Egyptian media blames Hamas, an ideological offshoot of Morsi's Muslim Brotherhood, for a series of deadly attacks on security forces carried out since Morsi's overthrow by the army in mid-2013, with some trying to link Hamas to the jailbreak. Hamas has consistently denied the claims.

Muslim Brotherhood channel Mekamleen broadcast a leaked audio last night allegedly belonging to Lieutenant General Sami Anan, the former chief of staff of the Egyptian Armed Forces, who was questioned by a judge in court on whether Hamas and Lebanon's Hezbollah crossed over the Egyptian border in January 2011 to help release the prisoners.

Anan replied "that did not happen" and neither he, nor the Egyptian armed forces, received any information that such a border crossing took place, thus pointing out that Hamas and Hezbollah did not play a role in the Natrun jailbreak.

Human rights groups have previously slammed Egypt’s judiciary process for being “one-sided” and a mockery of justice and Morsi and his co-defendants insist the charges against them are politically motivated.

Turkish President Recep Tayyip Erdogan has also accused Egypt of backwardness and spoke out against Morsi's sentencing.

"The popularly-elected president of Egypt has unfortunately been sentenced to death," Erdogan said at a rally in Istanbul. "Egypt is turning back into ancient Egypt."

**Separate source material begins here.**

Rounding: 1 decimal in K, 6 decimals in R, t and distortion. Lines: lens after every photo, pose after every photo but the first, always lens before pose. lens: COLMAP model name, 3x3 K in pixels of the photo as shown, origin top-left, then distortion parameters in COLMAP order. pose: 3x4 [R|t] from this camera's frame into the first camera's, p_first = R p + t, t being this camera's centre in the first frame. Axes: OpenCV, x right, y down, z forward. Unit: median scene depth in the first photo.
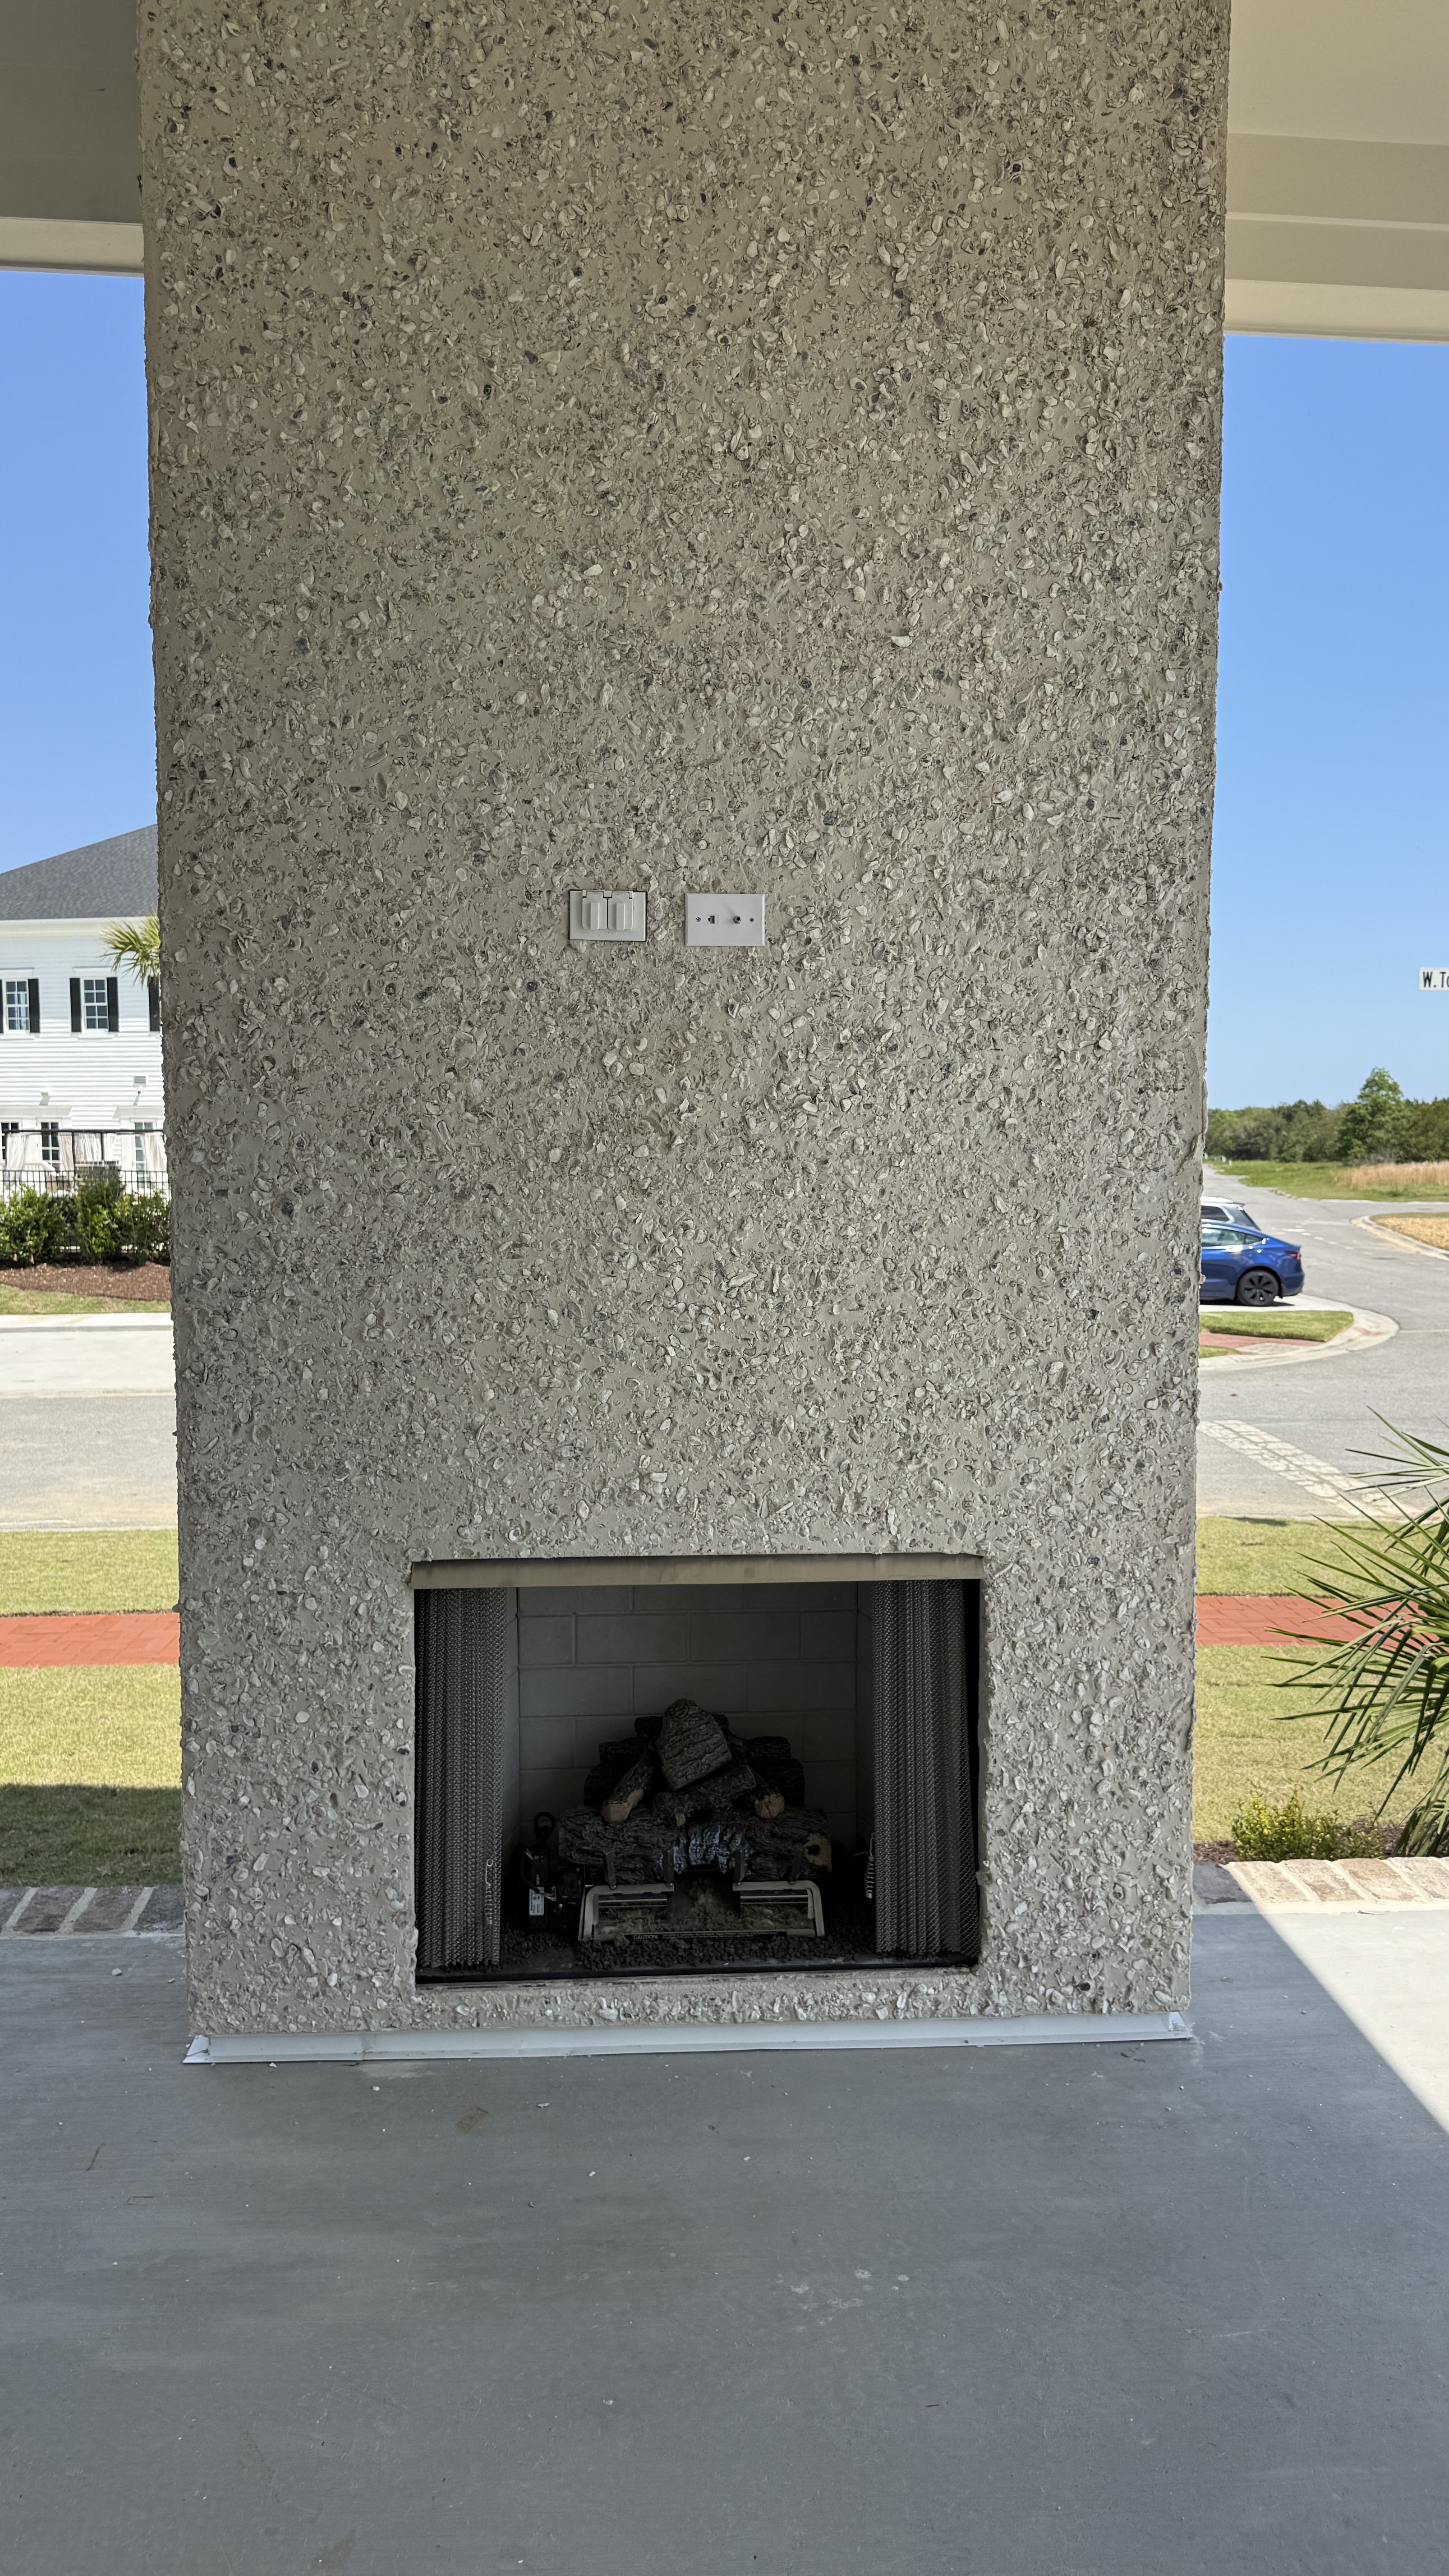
lens RADIAL K [[1795.1, 0, 713.6], [0, 1795.1, 1291.9], [0, 0, 1]] dist [0.142362, -0.270044]
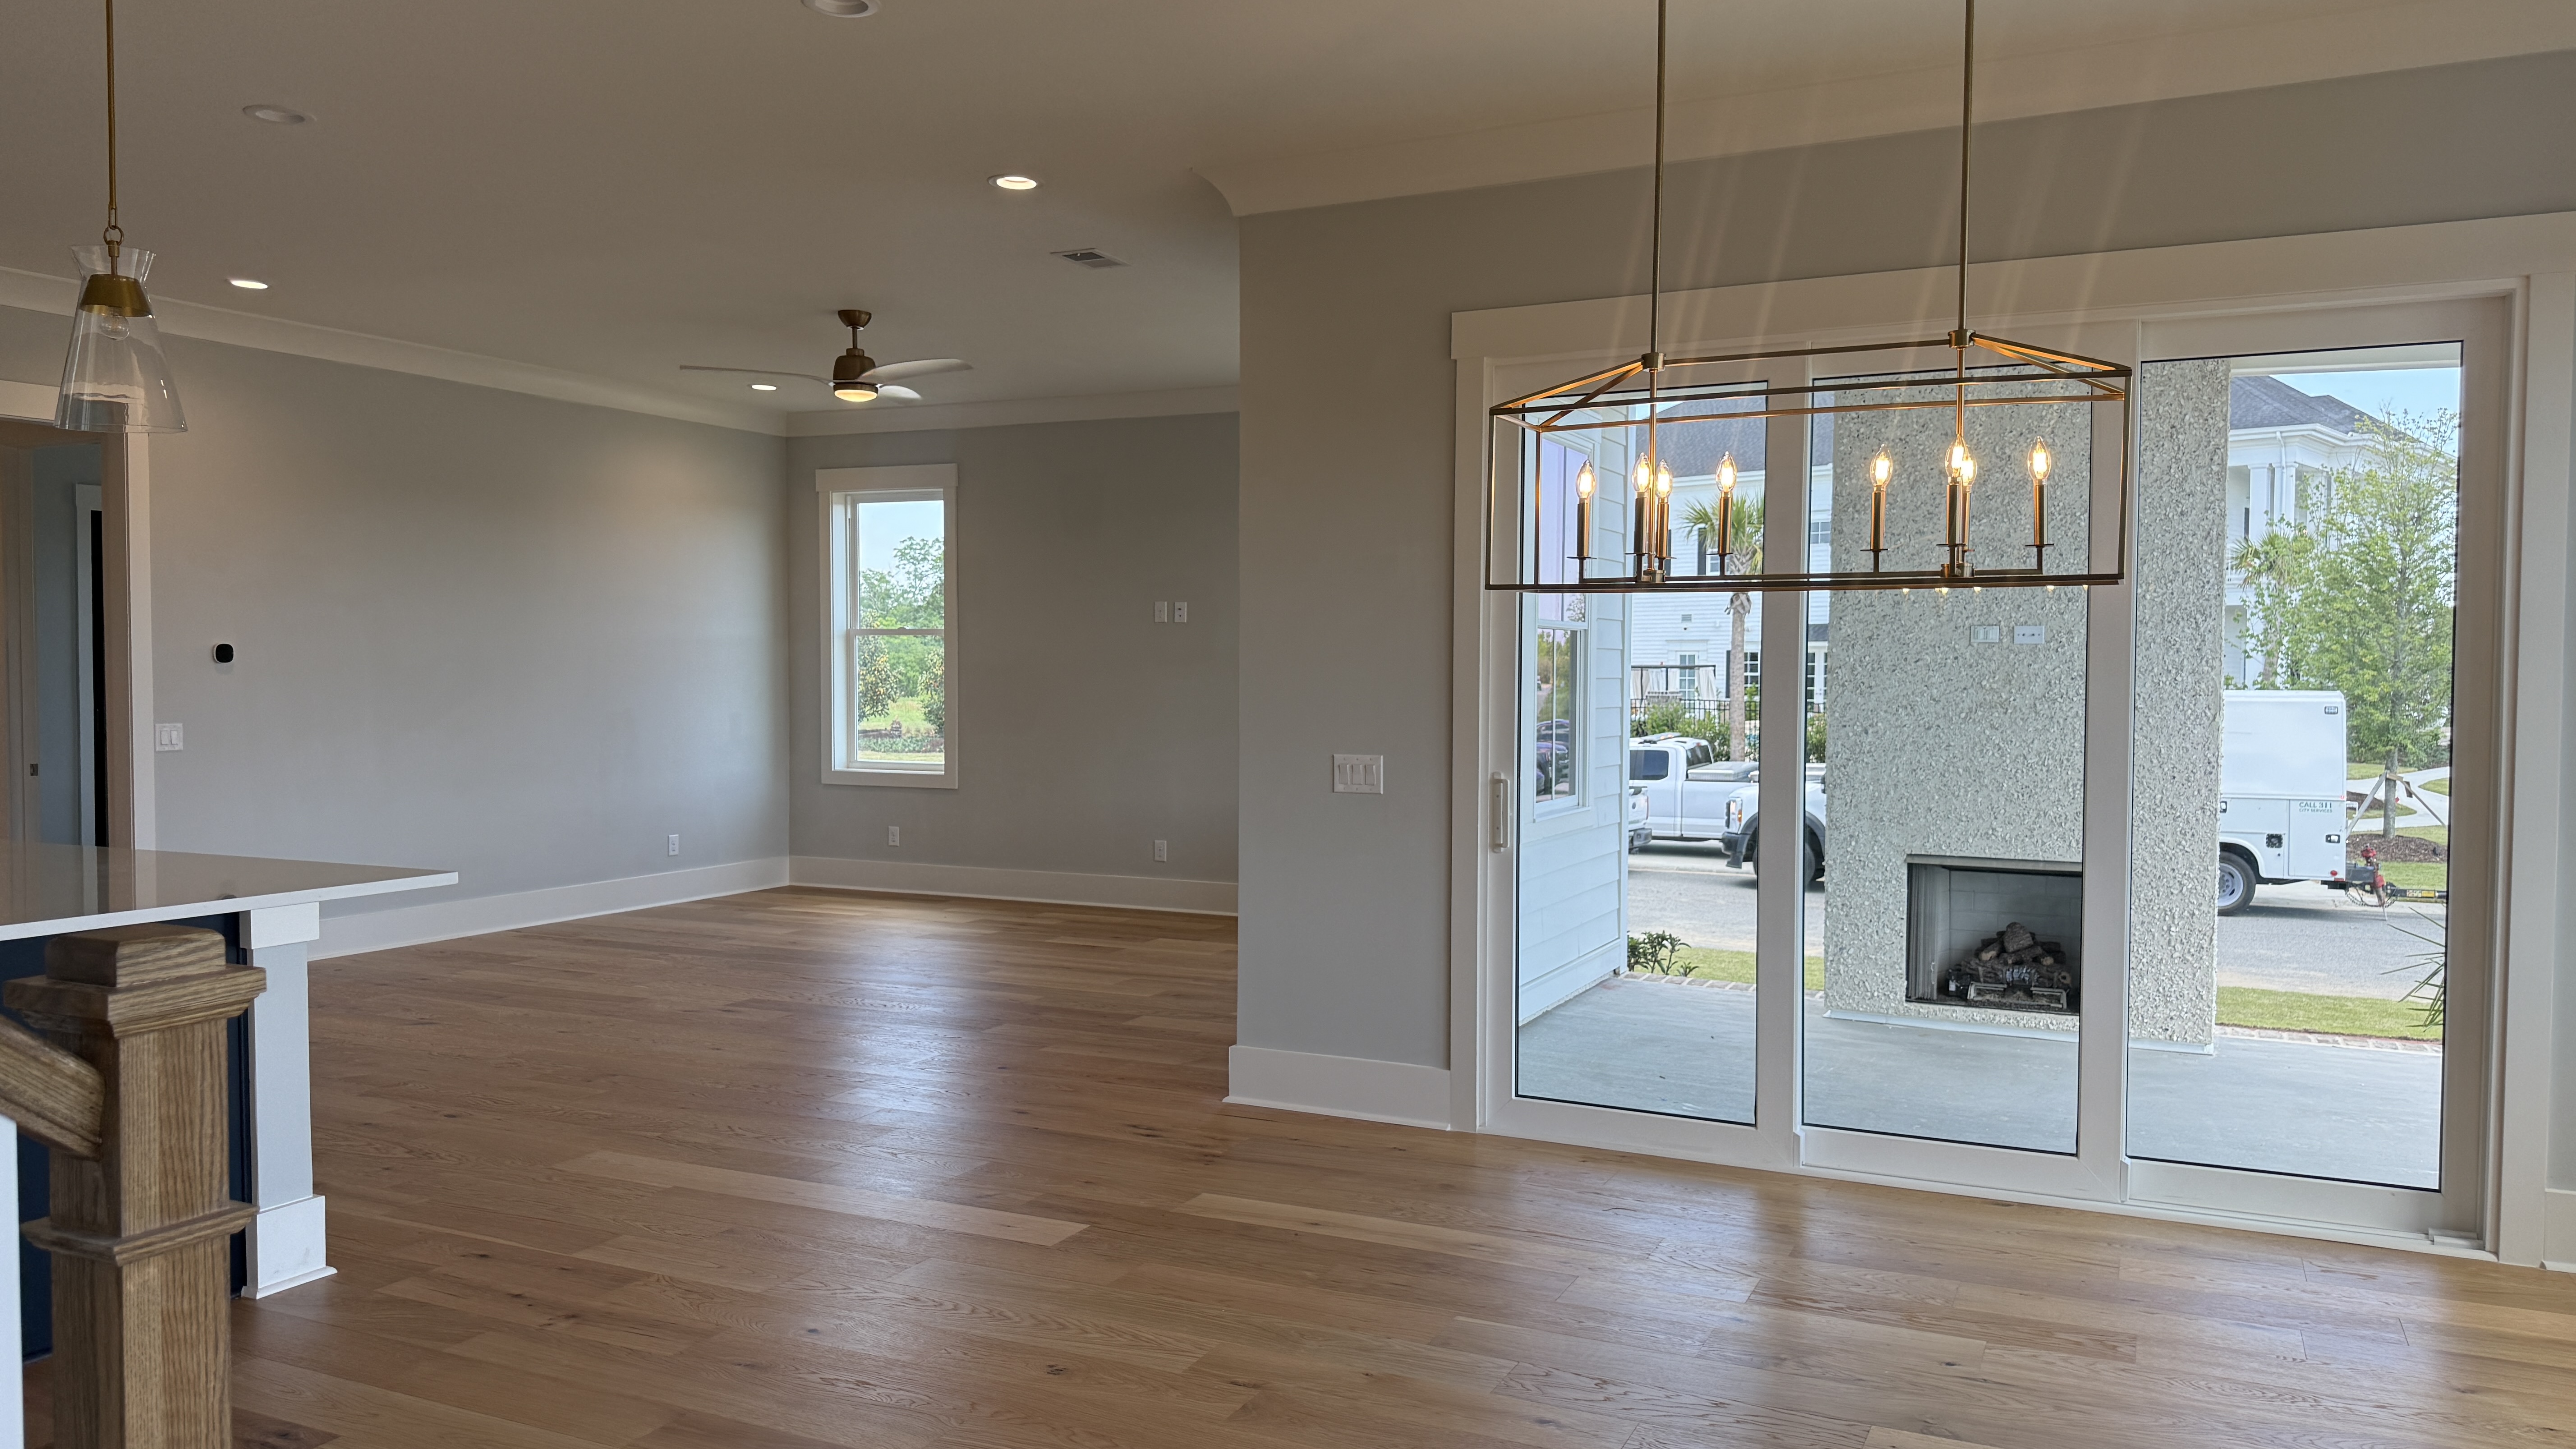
lens RADIAL K [[1795.1, 0, 1286.3], [0, 1795.1, 719.4], [0, 0, 1]] dist [0.142362, -0.270044]
pose [[0.860869, 0.018676, -0.508484, 0.459593], [-0.054752, 0.996924, -0.056080, 0.152970], [0.505872, 0.076118, 0.859243, -2.045749]]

In a statement released on Saturday, Amnesty International described the country’s justice system as “deplorable.”

“An Egyptian court’s recommendation today to sentence ousted president Mohamed Morsi and more than 100 other defendants to death after grossly unfair trials shows the deplorable state of the country’s criminal justice system,” the statement read.

Said Boumedouha, Amnesty’s deputy director of Middle East and North Africa program, called the trials a “charade.”

“[Morsi’s] trials were undermined even before he set foot in the courtroom,” Boumedouha said. “The fact that he was held for months incommunicado without judicial oversight and that he didn’t have a lawyer to represent him during the investigations makes these trials nothing but a charade based on null and void procedures.”

Saturday's ruling is the second to be issued against Morsi who was sentenced to 20 years in prison on 21 April, along with 12 other co-defendants, after they were convicted of kidnapping and torturing protesters during clashes between Muslim Brotherhood supporters and opponents outside the Ittihadiya presidential palace in December 2012. Morsi was acquitted on murder charges for that particular case, where 11 people were killed, mostly supporters from the Muslim Brotherhood. 

He is still on trial in two separate espionage cases. One alleges that Morsi and 35 other co-defendants conspired to commit terrorist attacks in Egypt with foreign groups such as Hamas, Lebanon’s Hezbollah and Iran’s Revolutionary Guards. The other that he passed state secrets to Qatar. 

Since Morsi’s overthrow, Egyptian authorities have launched a relentless crackdown on dissent that has largely targeted Morsi's supporters. According to Human Rights Watch, more than a thousand people have been killed and tens of thousands imprisoned.

Hundreds of largely Muslim Brotherhood supporters have also been sentenced to death in mass trials that have been widely condemned by the international community. Only one person, however, has been executed so far.